Wednesday, November 23, 2011

Hadoop Installation

Hadoop has traditionally been a royal pain to setup and configure properly. With recent Cloudera’s distribution releases, this process has gotten simpler, but is still a far cry from straightforward. We’ll try to, if not simplify it, at least document it thoroughly so you follow clear, step-by-step instructions to get your first Hadoop cluster up and running locally. Let’s dive in!

Prerequisites

This tutorial requires the following two hefty installers downloaded to your workstation:
  1. Oracle VirtualBox to in order to run Virtual Machine Images (VMs) on your machine. Here is the link to the Virtual Box download page:
  2. An Ubuntu 10 Image that will house our Hadoop installation.
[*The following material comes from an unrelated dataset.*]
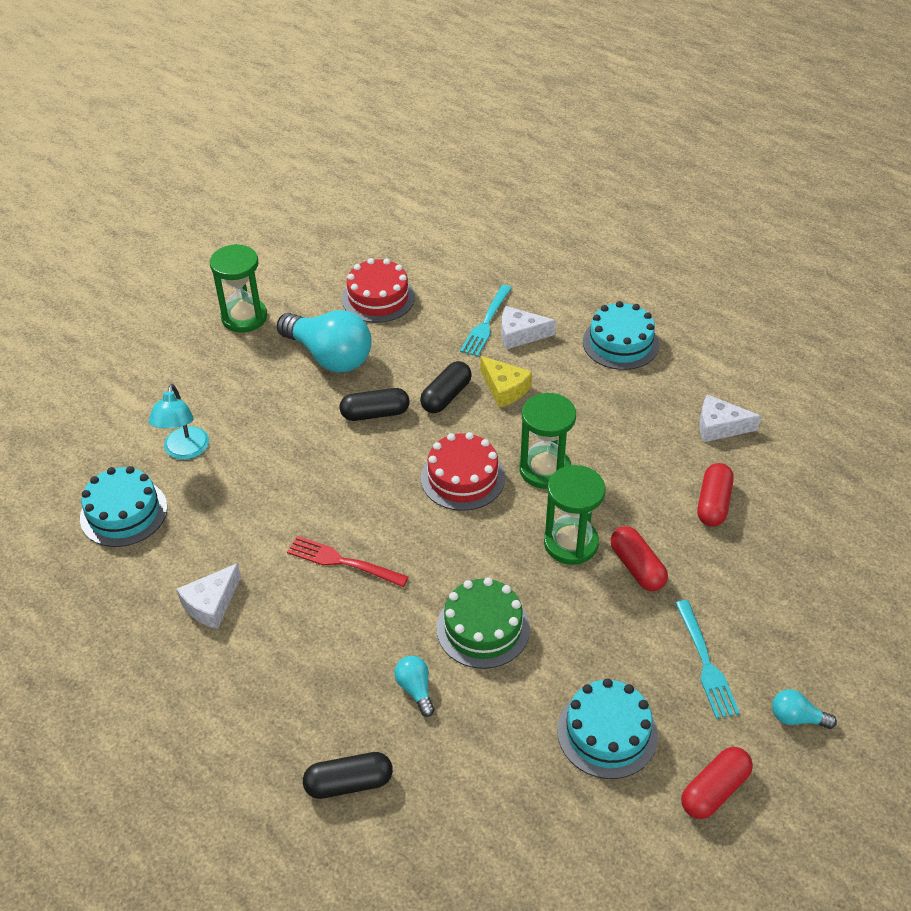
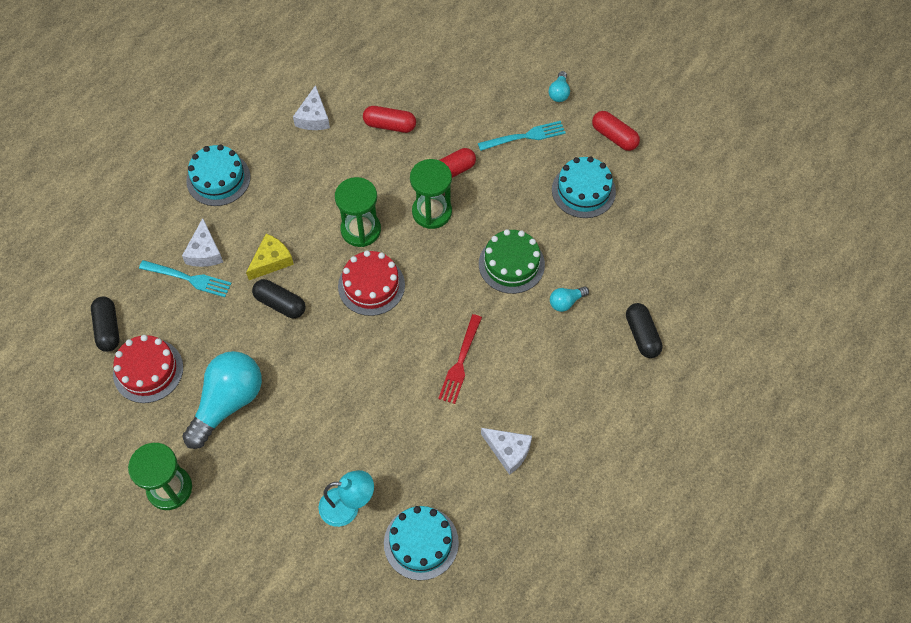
camera: 95 degrees left, 15 degrees up
(375, 413) = (301, 356): black capsule -> black capsule (108, 329)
You can grab one from here: NOTE: as of this writing, Cloudera’s Hadoop distribution was not compatible with Ubuntu 11. Just pick the version 10.04 LTS from the downloads drop-down menu to avoid any issues with your installation.

Install VirtualBox

  1. Download the installation package for your operating system (Windows or Mac OS X recommended).
  2. Close all applications and run the installation package following the on screen instructions.
    NOTE: The current tested version is 4.0.8 (08/05/2011).

Install Ubuntu 10 Image

  1. Download Ubuntu OS Version 10.04 LTS.
  2. Start VirtualBox from application selection menu:
  1. Click on the New button to create new virtual machine and click continue
  2. Provide a name for your VM and select Linux and Ubuntu in OS options
 
  1. Keep the rest of the settings as defaults and continue with instructions
  2. Start the VM after it was created by selecting the VM in the left screen and clicking on the Start button


7. Select installation media as the downloaded Ubuntu installation package
  1. Proceed with default settings during the installation.
    NOTE: the user hadoop is reserved and should not be selected as your user.
  2. Restart your VM OS after the installation has been completed. You should see the following screen:

Install Java JDK and Hadoop

  1. Open new terminal by going to Applications => Accessories => Terminal.
2. Check the release version of the Ubuntu by running the following command:
lsb_release -c






The expected output should be lucid
 3.  Inside the Terminal, create an empty file /etc/apt/sources.list.d/cloudera.list by running the following command:

sudo vi /etc/apt/sources.list.d/cloudera.list


4. Paste the following two lines into the file

deb http://archive.cloudera.com/debian lucid-cdh3 contrib 
deb-src http://archive.cloudera.com/debian lucid-cdh3 contrib

 5. Run the following commands in the terminal window:

sudo add-apt-repository "deb http://archive.canonical.com/ lucid partner"
sudo apt-get update
sudo apt-get install sun-java6-jdk
sudo apt-get install hadoop-0.20
 
6. Install Hadoop components:

sudo apt-get install hadoop-0.20-namenode
sudo apt-get install hadoop-0.20-datanode
sudo apt-get install hadoop-0.20-jobtracker
sudo apt-get install hadoop-0.20-tasktracker 
 
7. Install configuration for pseudo distributed cluster: 
 
sudo apt-get install hadoop-0.20-conf-pseudo

8. Start services by running the following command in the terminal window:
 
for x in /etc/init.d/hadoop-* ; do sudo $x start; done 
 
9. Check your installation by opening the following links in your internet browser:
 
http://localhost:50070
http://localhost:50030